[RPG] Does a Mundane Arrow Fired From a Magical Bow Count as a Magical Weapon Attack

ammunitiondnd-5emagic-itemsranged-attackweapons

I've seen this question asked in previous editions, but I want to ask this question specifically for D&D 5e. Apparently there is still some debate about this. If I am a fighter with a +2 bow and I fire a nonmagical, mundane arrow at an enemy (golem, for example) that has resistance to damage from nonmagical weapons, does my attack overcome the damage resistance?

Best Answer

YES, a mundane arrow fired from a magical bow overcomes the resistance

In the D&D 5e Errata, this issue is addressed:

Magic Weapons (p. 140). The section ends with a new paragraph: “If a magic weapon has the ammunition property, ammunition fired from it is considered magical for the purpose of overcoming resistance and immunity to nonmagical attacks and damage.”
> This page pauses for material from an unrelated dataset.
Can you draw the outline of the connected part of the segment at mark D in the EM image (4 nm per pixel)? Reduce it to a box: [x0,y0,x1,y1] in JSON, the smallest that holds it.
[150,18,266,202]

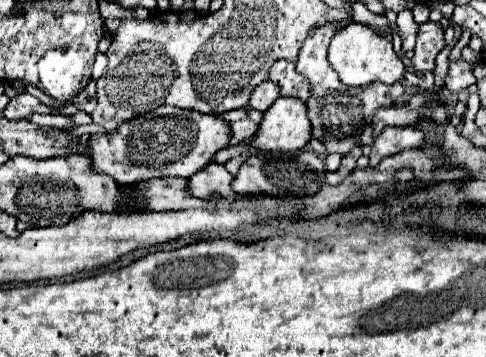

Here are some additional reasons:

  1. Jeremy Crawford says so. If this isn't enough reason for you, please read on.
  2. In the weapons table in the PHB (p. 149), 1d8 is listed as the damage for a longbow, not for an arrow. Bows are weapons that specify that they require ammunition, and arrows are ammunition, not weapons.
  3. The resistance is against "bludgeoning, piercing, and slashing from nonmagical weapons" and if a +1 bow is a magical weapon, the damage bypasses resistance since it is from a magical weapon.
  4. A single +1 arrow is in the rarity category "uncommon", just like +1 bows. If an archer is relying on +1 arrows to be as relevant in combat against a nonmagic-weapon-resistance enemy as a melee fighter with a +1 weapon, the archer is only going to have a handful of one-off shots for their entire career if item rarities are followed from the 5e DMG. This will severely limit bow users at later levels while melee users and casters are able to do full damage. The alternative is that the DM has to give out stacks of +1 arrows, which breaks the suggested occurrence of magical items.
  5. According to the "Effective Hit Points Based On Resistances and Immunities" table on page 277 of the DMG, as CR increases, the effective hitpoint multiplier of a monster with immunities and resistances decreases. The claim made in the text above this table is that the change is because, as characters increase in level, they should have access to better means of bypassing the resistance or immunity. In the case of an archer, the small collection of magical arrows that they may collect in their career (again, as per rarity suggestions in the DMG) may last a couple of encounters, but doesn't represent "the means to counteract that resistance or immunity" after more than a couple of encounters with relatively common creatures at higher levels (basically anything incorporeal, many elementals, many constructs, many creatures of magical nature).